Die Ergebnisse zeigten, dass die Athleten die meiste Zeit mit Paddeln verbrachten: 54 Prozent der Gesamtzeit. Die Surfer verbrachten 28 Prozent der Zeit stationär auf ihren Brettern und warteten auf eine Welle. Wellenreiten machte acht Prozent der Zeit aus und Wellenpaddeln vier Prozent. (Den Rest der Zeit verbrachten wir mit anderen, verschiedenen Aktivitäten.)

Die Anforderungen änderten sich jedoch schnell – mehr als 60 Prozent der Paddelzeiten und Zeiten, die im Stand verbracht wurden, dauerten weniger als zehn Sekunden. Daher mussten die Athleten schnell auf wechselnde Bedingungen reagieren, während sie die Brandung beobachteten und um die Wellen kämpften.

Laut GPS-Daten betrug die Durchschnittsgeschwindigkeit aller Surfer 2,3 Meilen pro Stunde. Die durchschnittliche Spitzengeschwindigkeit beim Wellenreiten betrug jedoch 20,75 mph, mit einer aufgezeichneten Höchstgeschwindigkeit von 27,96 mph. Farley merkt an, dass dies absolute Geschwindigkeiten waren, abhängig von der Wellenhöhe, den Bedingungen und der Art der Unterbrechung.

Während eines 20-minütigen Heats legten die Surfer eine durchschnittliche Distanz von etwa einer Meile zurück. „Die Surfer paddelten tatsächlich fast 0,62 Meilen pro Heat, bis zu drei Heats pro Tag“, betont Farley.

Die durchschnittliche Herzfrequenz während der Wettkämpfe betrug 139 Schläge pro Minute, mit einem Spitzenwert von 190 bpm. Zwei Drittel der Zeit wurden mit Herzfrequenzen im mittleren bis hohen Intensitätsbereich verbracht.

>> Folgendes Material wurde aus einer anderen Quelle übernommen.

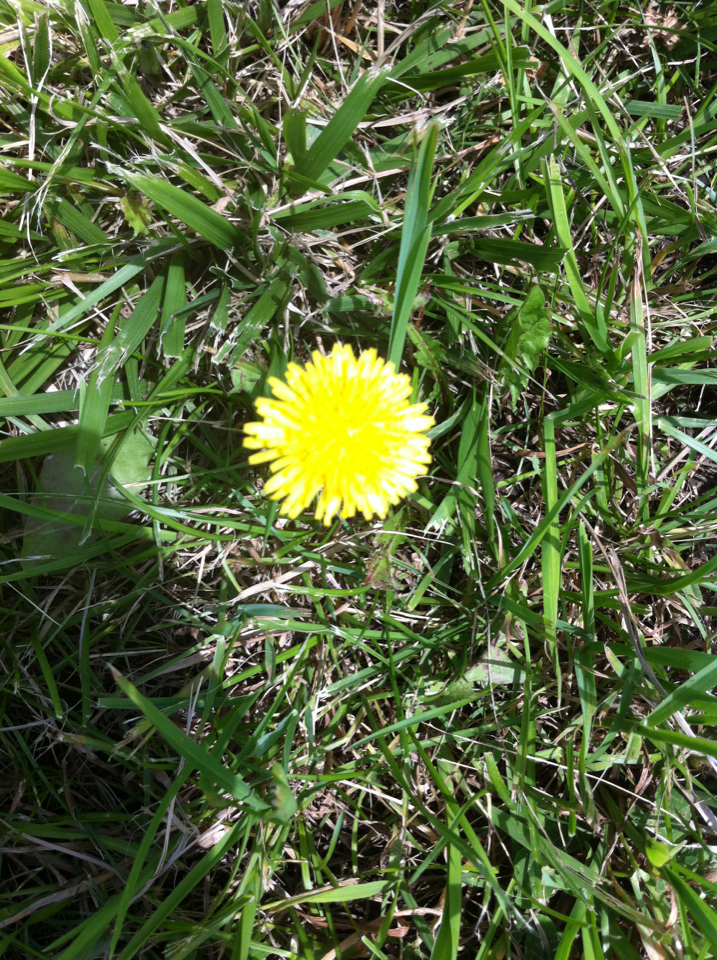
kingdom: Plantae
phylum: Tracheophyta
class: Magnoliopsida
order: Asterales
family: Asteraceae
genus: Taraxacum
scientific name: Taraxacum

Die Forscher erwarteten, dass die Herzfrequenz am höchsten wäre, wenn die Athleten paddelten, um eine Welle zu erwischen – stellten jedoch fest, dass die Spitzenwerte unmittelbar nach dem Surfen auf einer Welle auftraten. „Ein Grund für ein solches Ergebnis könnten die körperlichen Anforderungen des Wellenreitens sein, gepaart mit der Adrenalinausschüttung, die durch das Wellenreiten und den Sturz entsteht“, schreiben die Forscher.

Trotz des enormen weltweiten Wachstums des Surfens haben sich nur wenige Studien mit den körperlichen Anforderungen des Wettkampfsurfens befasst. Die neue Studie ist eine der ersten, die ausgefeilte Leistungsanalysetechniken verwendet – einschließlich GPS und Herzfrequenzüberwachung mit sekundengenauer Videoanalyse – um die körperlichen Anforderungen beim Surfen während des Wettkampfs zu messen.

Basierend auf den Ergebnissen schreiben Farley und Kollegen: „Wettkampf-Surfen beinh altet daher intermittierende Anfälle von Paddeln mit hoher Intensität, dazwischen relativ kurze Erholungsphasen und wiederholte Anfälle von Paddeln mit geringer Intensität, einschließlich intermittierendem Atemanh alten.“Sie schlagen ein Schema für Trainings- und Fitnessprofis vor, dem sie bei der Gest altung von "surfspezifischen Konditionierungssitzungen" folgen können - mit Betonung auf aerober Konditionierung, schnellen Erholungszeiten und hochintensiven Herzfrequenz-Workloads.